Instaurer un système démocratique non ethnique pour calmer les revendications ethniques :


Si la restauration des canaux de communication officiels est une urgence technique et administrative, la consolidation d’un ordre politique inclusif de toute les minorités représente quant à elle un défi existentiel pour une Syrie post-Assad stable et prospère.

Des décennies de gouvernance centralisée et autoritaire aux mains de certaines membres de la minorité Alaouite ont non seulement sapé la croyance dans les institutions étatiques, mais elles ont aussi fragmenté la société syrienne, en exacerbant les clivages religieux, ethniques et politiques. Cette segmentation a produit une méfiance généralisée envers toute forme de pouvoir central, que seule une refondation profonde du pacte social peut espérer surmonter.

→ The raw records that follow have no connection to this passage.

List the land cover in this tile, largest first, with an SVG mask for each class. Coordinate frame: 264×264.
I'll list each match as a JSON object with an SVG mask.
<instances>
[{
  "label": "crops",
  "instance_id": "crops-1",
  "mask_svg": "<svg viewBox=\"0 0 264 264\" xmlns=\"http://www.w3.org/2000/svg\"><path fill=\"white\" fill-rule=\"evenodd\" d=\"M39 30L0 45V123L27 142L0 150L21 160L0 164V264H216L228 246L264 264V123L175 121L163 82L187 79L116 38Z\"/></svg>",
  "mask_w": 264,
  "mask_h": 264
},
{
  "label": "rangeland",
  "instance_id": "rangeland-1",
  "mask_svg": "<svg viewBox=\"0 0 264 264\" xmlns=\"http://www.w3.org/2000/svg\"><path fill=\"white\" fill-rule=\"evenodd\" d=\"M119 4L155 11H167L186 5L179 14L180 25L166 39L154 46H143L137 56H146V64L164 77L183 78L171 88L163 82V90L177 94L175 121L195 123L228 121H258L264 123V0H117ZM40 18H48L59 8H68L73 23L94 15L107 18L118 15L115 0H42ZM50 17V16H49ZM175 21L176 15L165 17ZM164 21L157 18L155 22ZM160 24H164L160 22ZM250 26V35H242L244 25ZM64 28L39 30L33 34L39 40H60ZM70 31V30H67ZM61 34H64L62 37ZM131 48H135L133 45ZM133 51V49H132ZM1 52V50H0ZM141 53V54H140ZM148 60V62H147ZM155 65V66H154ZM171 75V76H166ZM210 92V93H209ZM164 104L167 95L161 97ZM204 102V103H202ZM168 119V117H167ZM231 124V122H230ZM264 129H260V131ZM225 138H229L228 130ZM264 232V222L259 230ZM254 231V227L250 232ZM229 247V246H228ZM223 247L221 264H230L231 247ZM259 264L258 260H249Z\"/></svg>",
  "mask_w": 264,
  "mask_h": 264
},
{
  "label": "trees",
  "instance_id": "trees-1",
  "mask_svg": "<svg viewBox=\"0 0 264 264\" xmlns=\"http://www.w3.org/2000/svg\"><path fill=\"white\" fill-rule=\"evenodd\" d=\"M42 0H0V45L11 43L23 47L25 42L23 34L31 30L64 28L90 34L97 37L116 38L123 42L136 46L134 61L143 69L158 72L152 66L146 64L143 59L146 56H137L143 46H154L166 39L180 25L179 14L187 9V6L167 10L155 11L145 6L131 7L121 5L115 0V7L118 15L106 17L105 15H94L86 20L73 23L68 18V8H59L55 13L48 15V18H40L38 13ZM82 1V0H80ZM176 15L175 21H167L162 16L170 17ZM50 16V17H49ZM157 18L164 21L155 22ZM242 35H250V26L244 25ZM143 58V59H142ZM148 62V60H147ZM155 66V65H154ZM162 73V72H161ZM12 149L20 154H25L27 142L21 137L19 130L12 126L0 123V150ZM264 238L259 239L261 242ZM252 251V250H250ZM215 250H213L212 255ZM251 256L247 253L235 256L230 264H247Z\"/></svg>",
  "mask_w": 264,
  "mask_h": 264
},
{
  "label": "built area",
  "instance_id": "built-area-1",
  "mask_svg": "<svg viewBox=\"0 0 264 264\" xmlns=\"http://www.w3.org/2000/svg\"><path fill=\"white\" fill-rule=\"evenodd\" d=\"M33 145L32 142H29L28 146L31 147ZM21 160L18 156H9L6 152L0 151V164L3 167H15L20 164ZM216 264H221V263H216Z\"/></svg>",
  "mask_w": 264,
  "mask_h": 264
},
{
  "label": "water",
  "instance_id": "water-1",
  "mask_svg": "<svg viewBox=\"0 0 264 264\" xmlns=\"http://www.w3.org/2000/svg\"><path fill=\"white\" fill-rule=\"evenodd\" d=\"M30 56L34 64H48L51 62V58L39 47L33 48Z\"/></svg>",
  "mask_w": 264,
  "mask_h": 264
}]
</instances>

Aujourd’hui, toute tentative de reconstruction institutionnelle doit s’ancrer dans une logique de participation réelle, qui ne se limite pas à coopter quelques figures symboliques, mais engage effectivement les divers segments de la population syrienne : communautés religieuses et ethniques, partis politiques, réseaux locaux et société civile. Ce n’est qu’en assurant à chacun un accès équitable à la prise de décision, à travers des mécanismes transparents et durables que la nouvelle gouvernance pourra prétendre à la légitimité.


Une dynamique double : impulsion étatique et enracinement local


Ce processus nécessite une approche en deux temps. D’un côté, l’État doit ouvrir des espaces de dialogue national structurés, abordant des sujets aussi sensibles que la justice transitionnelle, la refonte constitutionnelle, ou encore le mode de répartition des pouvoirs. Ces discussions doivent rompre avec les logiques confessionnelles du passé et s’orienter vers un modèle fondé sur la citoyenneté individuelle. Les revendications populaires expriment d’ailleurs une volonté claire de dépasser les appartenances communautaires au profit d’une représentation fondée sur l’égalité des droits.


Mais la participation politique ne peut se construire uniquement par le haut. Les dynamiques locales, longtemps réprimées par le régime de Bachar El Assad, doivent être reconnues et valorisées. Durant les années de guerre, de nombreuses initiatives civiles ont vu le jour à l’intérieur comme à l’extérieur du pays. Ces expériences sont souvent porteuses d’une culture du dialogue, de l’auto-organisation et d’un engagement politique concret qui ont été développé à partir de modèles extérieurs ou d’innovations locales. Les participants à ses expériences ont acquis une connaissance fine des besoins de leurs communautés, peuvent aujourd’hui jouer un rôle moteur dans la stabilisation des territoires.


Une société civile renforcée : levier de cohésion et de légitimité


Donner à la société civile un rôle actif ne signifie pas l’instrumentaliser ou la manipuler , mais lui garantir un cadre autonome dans lequel elle puisse exprimer les préoccupations du terrain, contrôler les décisions publiques et nourrir une vision inclusive du pays. Cela suppose un environnement juridique protecteur, des financements transparents, et la fin des restrictions administratives arbitraires.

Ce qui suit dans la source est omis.